Once the tree-line is reached, only shrublets and small grasses, sedges and alpine plants survive within the alpine meadows and pasturelands. Here, once again, there is amazing diversity. Above the alpine meadow region, however, the alpine zone extends to the permanent summer snow-line which
harbours its own limited range of species that are hardy and adaptable to extremes of temperature, especially cold; and also extreme desiccation during the periods of permanent snow cover, which could range from two or three to almost ten months a year and even throughout the year, but here plants would not be able to survive.

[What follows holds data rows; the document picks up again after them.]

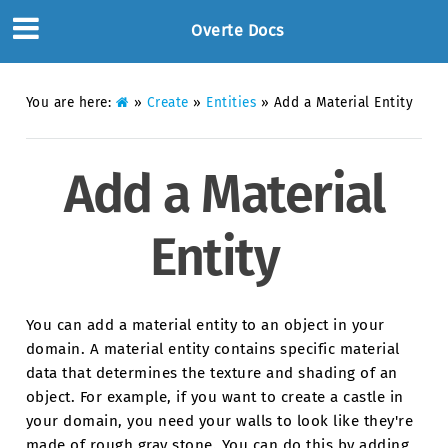
Overte Docs
You are here:
»
Create
»
Entities
»
Add a Material Entity
Add a Material
Entity
You can add a material entity to an object in your
domain. A material entity contains specific material
data that determines the texture and shading of an
object. For example, if you want to create a castle in
your domain, you need your walls to look like they're
made of rough gray stone. You can do this by adding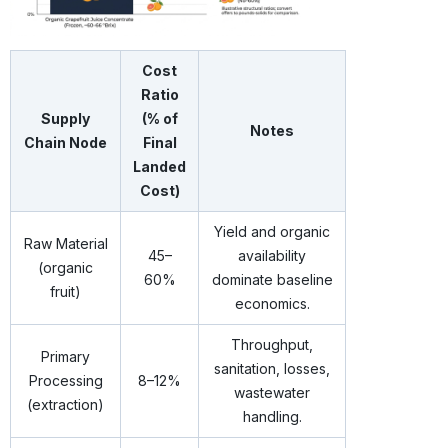
Cost
Ratio
Supply
(% of
Notes
Chain Node
Final
Landed
Cost)
Yield and organic
Raw Material
45–
availability
(organic
60%
dominate baseline
fruit)
economics.
Throughput,
Primary
sanitation, losses,
Processing
8–12%
wastewater
(extraction)
handling.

Precipitation plays an equally important role in governing the diversity of floral species and composition in the Himalaya. Most of the precipitation is received during the late summer months and the early winter. The late summer period of rainfall, known as the monsoon, primarily reaches the Himalaya through the South-west Monsoon via the Bay of Bengal and to a lesser extent from the Arabian Sea. The monsoon rains usually reach our portion of the Western Himalaya in early to middle July and recede only in early September.

The effect of the monsoon rains depends on an area's location. The Himalaya act as a barrier and prevent the monsoon from having any effect on trans-Himalayan regions to the north, such as Tibet. Less protected regions such as Garhwal and Kumaon receive abundant rains during the monsoon months, but the effect decreases as one moves north through north-western Himachal Pradesh and towards Kashmir, the latter being protected by the Pir Panjal range which lies directly in the course of the South-west monsoon arriving from the Bay of Bengal.

This difference in the receipt of monsoonal rains can also be a local phenomenon created by geographical barriers. An example of this would be the high receipt of annual rainfall in the Tons valley of Garhwal. Parts of Himachal Pradesh, only slightly to the north of the Tons valley, such as Sangla and Baspa, experience only a third of the annual rainfall received in the Tons watershed. This may be attributed to the presence of several high mountain ranges, such as those of Swargarohini and Banderpunch, all exceeding 6000 m in altitude that lie at the head of the Tons valley and block the advancement of monsoon clouds to the regions in the north that thus experience a local rainshadow effect.

However, the monsoons are not the only major source of precipitation in the Himalaya, unlike in the plains of India where they play a vital role in the renewal of water reservoirs and in the refilling of groundwater reserves. In the Himalaya, a major portion of the annual precipitation is received in the form of winter rain in the lower regions and snowfall in the higher reaches.